#### Task description
When you reach the line containing "vfov_deg: 30.7" in the data below, begin returning lines exactly as written, and stop once the line containing "exposure_s: 1/20" has been returned.

*** Source records ***

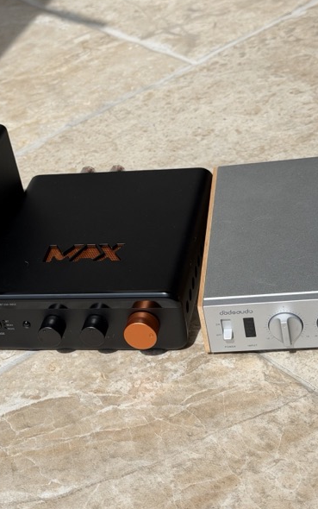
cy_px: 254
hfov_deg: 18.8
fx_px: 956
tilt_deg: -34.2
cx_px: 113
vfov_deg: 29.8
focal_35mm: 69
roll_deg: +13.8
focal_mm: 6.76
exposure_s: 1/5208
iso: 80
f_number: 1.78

*** End of Source records ***
*** Source records ***

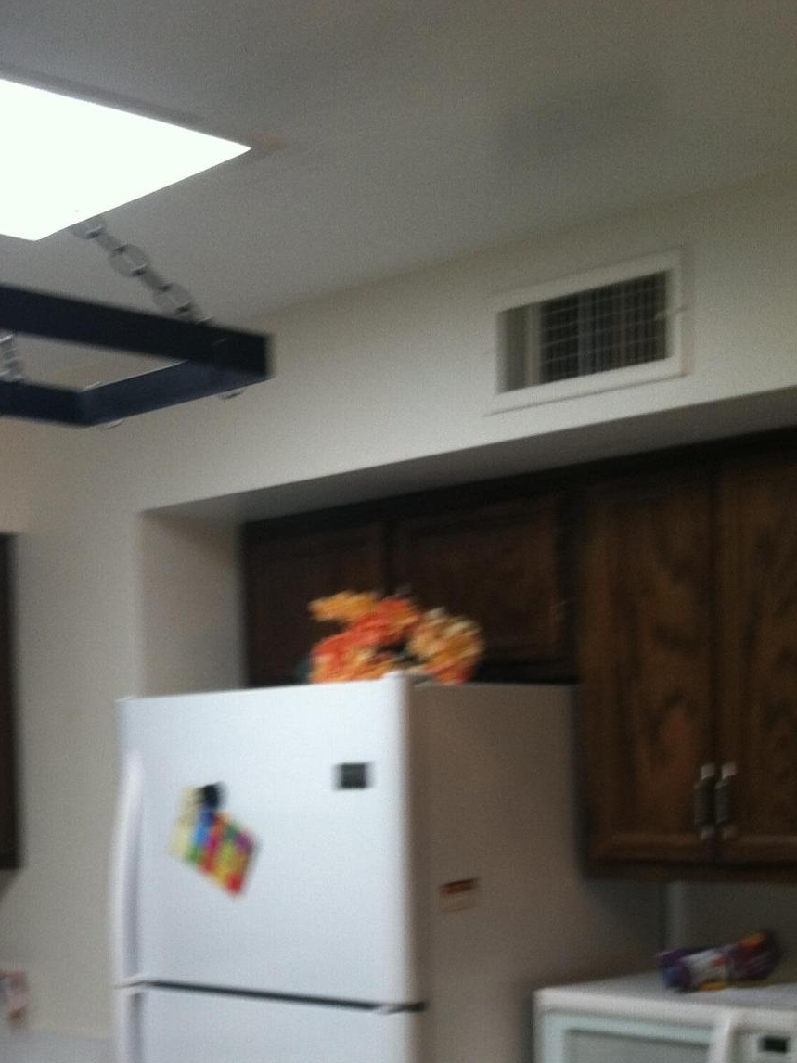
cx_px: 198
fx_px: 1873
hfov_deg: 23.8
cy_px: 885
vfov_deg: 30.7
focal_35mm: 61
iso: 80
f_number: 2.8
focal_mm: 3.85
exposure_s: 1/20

*** End of Source records ***

#### Task response
vfov_deg: 30.7
focal_35mm: 61
iso: 80
f_number: 2.8
focal_mm: 3.85
exposure_s: 1/20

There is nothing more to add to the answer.